Sürecin başlangıcı

Her olayın başlangıcı, nedennedenleri süreci vardır. Olay, evre evre sonuca doğru gelişir. Günümüzde yaşanan siyasal, ekonomik sorunların, olayların, ana nedenlerinin başında "24 Ocak Ekonomik Kararları"yla başlayan süreç gelir. 24 Ocak Kararları, görünüşte, sunumuyla istikrar tedbiri, programı; gerçekte sistemi, rejimi değiştirmeye yönelik girişimlerin başlangıcıdır.

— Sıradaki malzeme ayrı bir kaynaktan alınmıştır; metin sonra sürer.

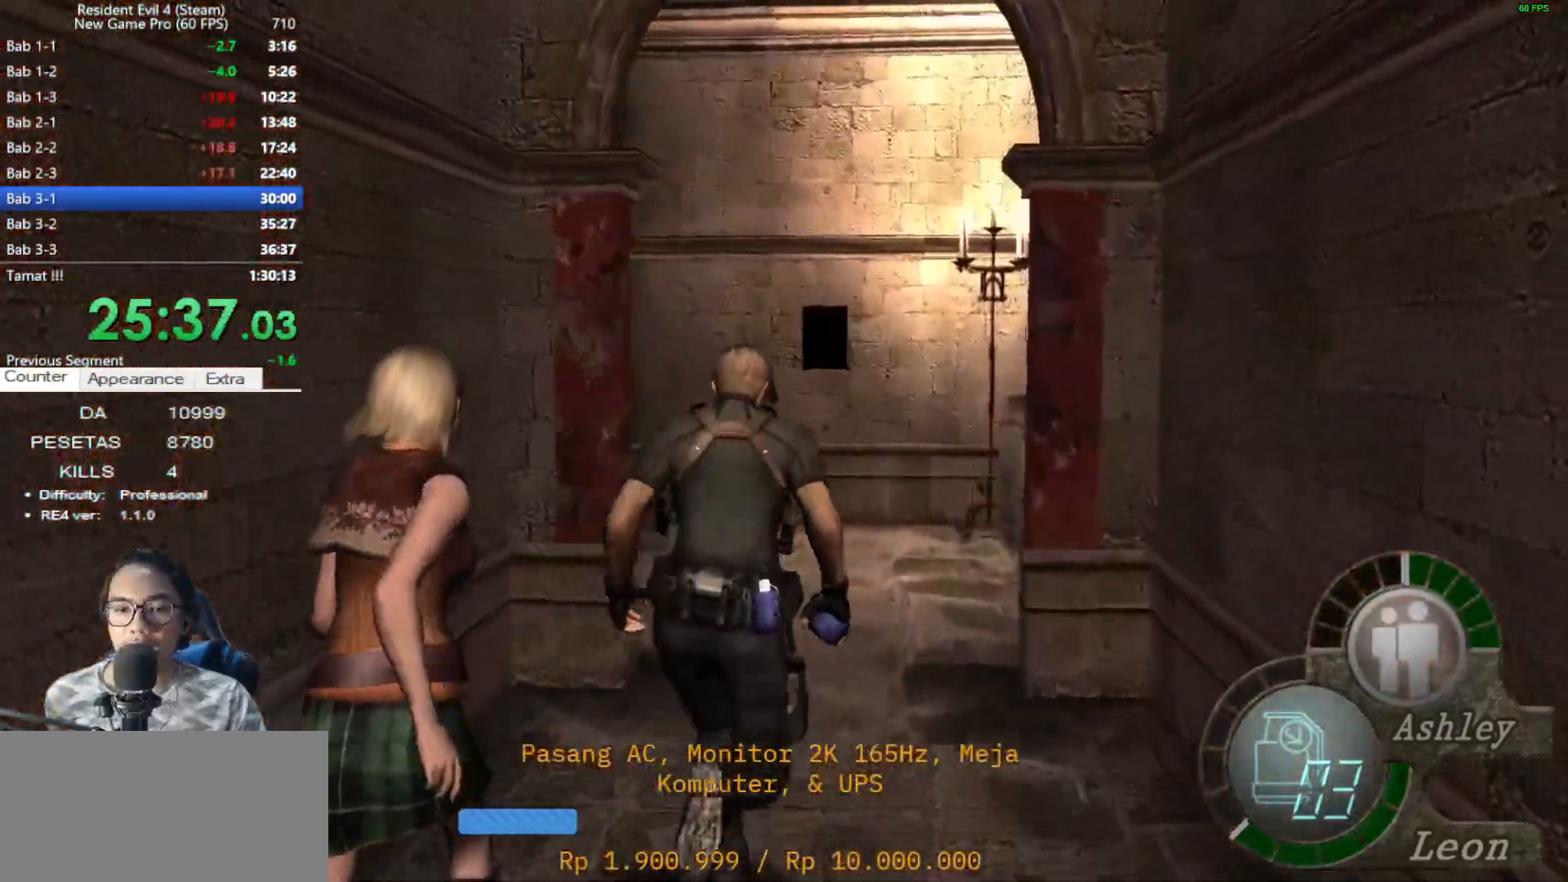
{"keys": ["a", "shift", "w"], "mouse": [], "events": [[183, "a", "up"], [383, "a", "down"]]}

Ülkede Kıbrıs Barış Harekâtı sonrası gelişmeler, olaylar ve ABD'nin Büyük Ortadoğu Projesi (BOP, Kuzey Afrika ülkelerini de kapsadığından GOP) ile ilintilidir. Projenin bölge için öngördüğü siyasal düzen ılımlı İslam; ekonomik model uluslararası finansal piyasalara eklenmiş serbest pazar ekonomisi, örnek seçtiği ülke de Türkiye'dir.

Modelin uygulanabilmesi için, 1974 sonrası ambargolar uygulanmış, iç kargaşalar yaratılmış, terör olayları ile düzen değişikliğine geçiş ortamı yaratılmış; 24 Ocak Kararları ile ekonomik model uygulamaya konulurken siyasal destek, ılımlı İslama gidişin yolu da 12 Eylül 1980 askeri darbe ile açılmıştır.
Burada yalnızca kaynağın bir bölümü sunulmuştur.